Une année sans Cthulhu

S amuel et Henri sont scolarisés au lycée d’une petite ville du Lot, Auln-sur-d’Arcq. Leur fin d’adolescence s’écoule et jamais ils ne revivront ces moments à écouter les Bérurier noir, à rouler en mobylette, à boire des bières, à fumer quelques joints, à passer leur ennui accoudé au zinc du bar du coin ou à organiser des jeux de rôles au milieu des tombes du cimetière municipal. Puis, il y a les filles. Celle de toujours, la pauvre Marie, une histoire pas facile ; et surtout Mélusine, une nouvelle un peu bohème dont il paraît que le paternel officie en qualité de druide. Ah oui, il y a aussi Oriane. Un vrai démon celle-là. Sa mère, élue communale, prend inlassablement sa défense au détriment des deux compères. Alors lorsque la police se met en branle, il ne fait pas bon de rester dans les parages pour ces jeunes rebelles.

Après la revisite de la science-fiction interprétée à l’aulne des années cinquante (Souvenirs de l’empire de l’atome) et du thriller d’espionnage typé fumetti très sixties (L’Été diabolik), le duo de créateurs s’attaque aux années quatre-vingt en mêlant tuerie de masse à l’essor des distractions informatiques.

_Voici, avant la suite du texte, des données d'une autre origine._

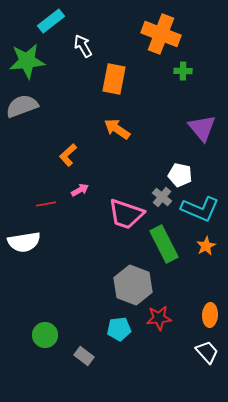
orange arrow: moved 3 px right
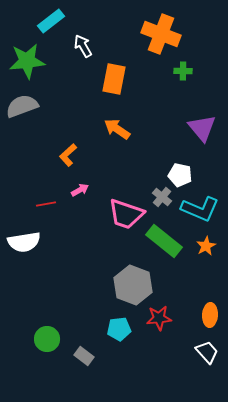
green rectangle: moved 3 px up; rotated 24 degrees counterclockwise
green circle: moved 2 px right, 4 px down
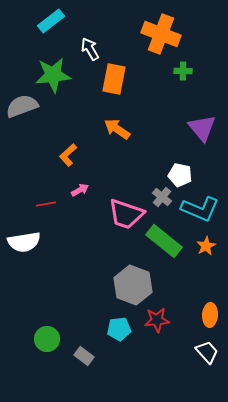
white arrow: moved 7 px right, 3 px down
green star: moved 26 px right, 14 px down
red star: moved 2 px left, 2 px down
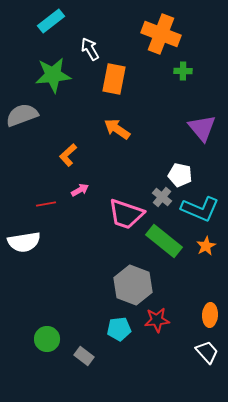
gray semicircle: moved 9 px down
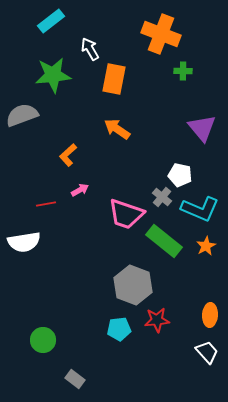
green circle: moved 4 px left, 1 px down
gray rectangle: moved 9 px left, 23 px down
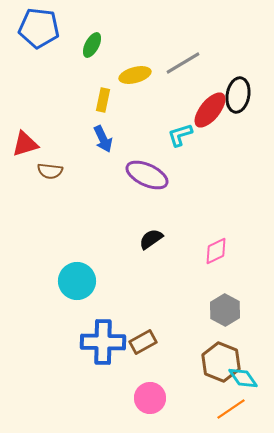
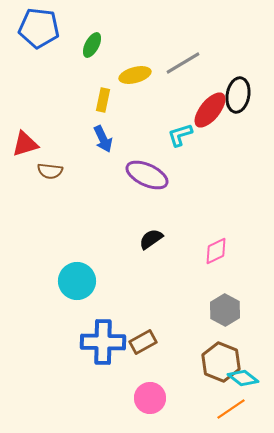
cyan diamond: rotated 16 degrees counterclockwise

Les références sont assumées et égrainées en fin d’album (Tron de Steven Lisberger, Blue Velvet de David Lynch, Stephen King et notamment l’adaptation de son roman Dead Zone par David Cronenberg, The Origin of Consciousness in the Breakdown of the Bicameral Mind de Julian Jaynes et le jeu Qix développé par Randy et Sandy Pfeiffer).

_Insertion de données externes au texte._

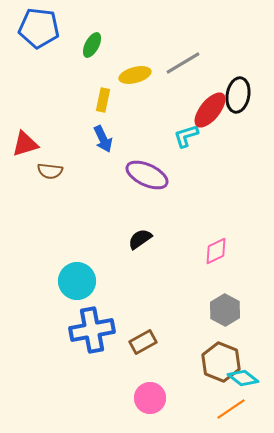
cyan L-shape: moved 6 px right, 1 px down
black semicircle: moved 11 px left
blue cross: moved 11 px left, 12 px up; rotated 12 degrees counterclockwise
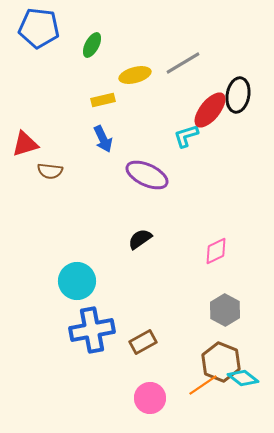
yellow rectangle: rotated 65 degrees clockwise
orange line: moved 28 px left, 24 px up
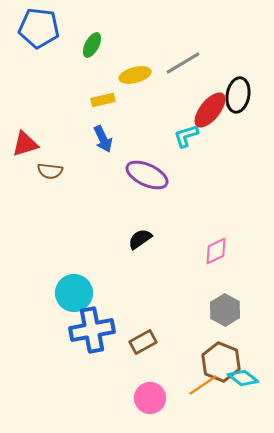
cyan circle: moved 3 px left, 12 px down
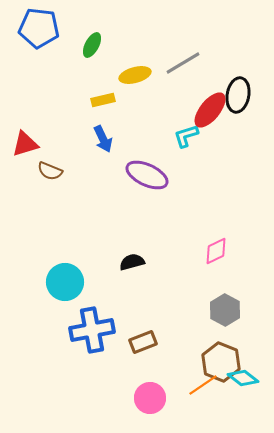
brown semicircle: rotated 15 degrees clockwise
black semicircle: moved 8 px left, 23 px down; rotated 20 degrees clockwise
cyan circle: moved 9 px left, 11 px up
brown rectangle: rotated 8 degrees clockwise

Premier coup de théâtre, H. P. Lovecraft n’a pas influencé les auteurs alors même que les simples initiés avaient découvert un tentacule sur la couverture et l’utilisation du nom du monstre cosmique au sein même du titre. Deuxième surprise, cette période en France est en tous points différente de celle mise à l’honneur par la pop-culture américaine et notamment par la production de Netflix, Stanger Things. Il faut dire que la série flatte la nostalgie des quadragénaires. Là où, sans lui faire offense, Thierry Smolderen avait déjà bourlingué, affichant au compteur une décennie de plus d’influences musicales, littéraires et cinématographiques.

De ce côté de l’atlantique, ce sont les faits divers portés par la télévision qui inspirent le scénariste, que soit l’affaire de la Vologne ou le massacre de Louveciennes. Exit les médias, une pincée de fantastique et une autre de science. Voilà donc la recette concoctée par le professeur de l’École Européenne Supérieure de l'Image (EESI). Au fil de la narration, les fausses pistes sont déjouées, les buts des protagonistes dévoilés et les révélations affluent, enfin presque toutes.

La mise en images est assurée par Alexandre Clérisse dont la ligne claire très géométrique est à rapprocher des tableaux de François Avril. À la différence notable de l’introduction de la couleur qui emplit chaque forme et fait disparaître l’encrage. De temps à autres, un trait accompagne une silhouette ou renforce une expression, mais toujours avec parcimonie. Produit sur le logiciel Illustrator, le rendu est sublime et tout à fait singulier. Exception faite de la séquence en noir et blanc, plus convenue. Courte, mais introductive et donc importante, elle laisse un peu froid. Tant mieux, elle se déroule dans la nécropole locale.

La maquette du livre est identique aux précédentes, un dos rond, de nombreuses planches, un papier épais et un encadré attendant une dédicace prochaine. L’éditeur consacre en plus quelques pages d’indiscrétions sur l’envers du décor. Chaque lecteur aura sa collaboration préférée. Pour les rôlistes et autres aficionados des premiers jeux d’arcades, vous ne passerez pas Une année sans Chtulhu.